Councils are responsible for using technology effectively and ensuring their approaches are ethical, sustainable and promote better social outcomes. This can be challenging for councils because the opportunities and risks presented by technology are very new, and change all of the time. When it comes to ethics, council should be thinking about digital ethics and data ethics, along with sustainability and the environment. We are currently creating resources to support councils in thinking about these broad pillars. Please continue checking these pages for new material.

Case studies

City of Bradford Metropolitan District Council: Virtual Bradford – an open digital twin for the City of Bradford

Digital twins are an excellent tool that can be used to create what-if scenarios and enable data-driven decision making, which will be explored by the Council and others.

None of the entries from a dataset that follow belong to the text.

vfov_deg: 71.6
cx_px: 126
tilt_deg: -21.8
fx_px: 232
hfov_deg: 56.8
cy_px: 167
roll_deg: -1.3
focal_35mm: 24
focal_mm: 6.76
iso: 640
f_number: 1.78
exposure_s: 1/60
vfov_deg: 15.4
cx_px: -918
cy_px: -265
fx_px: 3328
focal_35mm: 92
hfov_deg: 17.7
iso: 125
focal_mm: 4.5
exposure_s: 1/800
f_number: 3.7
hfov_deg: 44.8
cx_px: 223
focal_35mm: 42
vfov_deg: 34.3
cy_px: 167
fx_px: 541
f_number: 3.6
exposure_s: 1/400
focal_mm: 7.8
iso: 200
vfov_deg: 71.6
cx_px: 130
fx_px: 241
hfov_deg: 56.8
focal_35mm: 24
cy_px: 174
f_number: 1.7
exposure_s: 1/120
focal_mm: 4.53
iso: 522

A digital twin for Bradford has always been an aspiration, however this is where Bradford firmly takes a step forward into the Digital Twin, Digital Revolution.

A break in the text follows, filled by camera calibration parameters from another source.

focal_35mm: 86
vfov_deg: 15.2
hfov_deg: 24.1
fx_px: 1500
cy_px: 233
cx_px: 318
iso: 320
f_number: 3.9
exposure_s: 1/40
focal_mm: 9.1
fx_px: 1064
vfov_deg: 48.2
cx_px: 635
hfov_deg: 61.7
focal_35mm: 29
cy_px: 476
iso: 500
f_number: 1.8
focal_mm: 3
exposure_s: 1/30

In 2017 Bradford signed up to a European Union funded project, Smart Cities + Open Data Re-use (SCORE), which is a partnership between nine cities and three universities including Amsterdam, Aarhus, Aberdeen, Bergen, Bradford, Dordrecht, Ghent, Gothenburg, Hamburg, University of Amsterdam, Aarhus University and University of Bradford. Collectively the partners develop innovative solutions based on open data and focus on sharing insights and methodologies for developing better public services.

The challenge was to create an open source, free from copyright, digital twin of Bradford that can be maintained by the Council and others. This essentially creates a 4D digital twin of Bradford to adapt to the dynamics of a richly diverse and evolving city. The digital twin will also have its own open-source data sharing platform that will be available to download free of charge from GitHub. All of this ensures that this challenge can be replicated elsewhere in the world.

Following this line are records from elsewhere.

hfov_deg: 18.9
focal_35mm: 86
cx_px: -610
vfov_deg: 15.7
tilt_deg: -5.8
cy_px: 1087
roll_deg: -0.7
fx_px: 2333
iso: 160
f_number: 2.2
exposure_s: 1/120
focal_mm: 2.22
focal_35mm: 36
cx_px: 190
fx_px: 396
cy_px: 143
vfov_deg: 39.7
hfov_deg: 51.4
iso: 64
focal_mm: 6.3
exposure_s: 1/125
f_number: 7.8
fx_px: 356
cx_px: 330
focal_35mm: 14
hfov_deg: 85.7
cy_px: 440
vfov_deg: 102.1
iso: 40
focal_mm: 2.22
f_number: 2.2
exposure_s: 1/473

Consultancy companies often create these digital twins on behalf of councils, as part of other projects/tenders. However, these are normally subject to copyright, are subject to vendor lock-in, and are therefore restrictive for local authorities to maintain. A council producing its own, open source, free from copyright, maintainable digital twin has the potential to facilitate reinvestment and expansion of the digital twin.

The approach has proven to be unlike any other related commercial contract that the Council team have previously entered into, with the ongoing partnership representing so much more since the team delivering this are based in Bradford and they want the best for the City.

The potential to stimulate growth, regeneration and innovation in and for Bradford is ultimately the aim for the digital twin. Whilst work is still in train to deliver the Virtual Bradford project it is not yet possible to realise or measure the full impact of the digital twin. However, it is already apparent that the digital twin will have a multitude of uses far beyond those that the Council originally envisaged. The Council will endeavour to return to this document and update it in 12 months.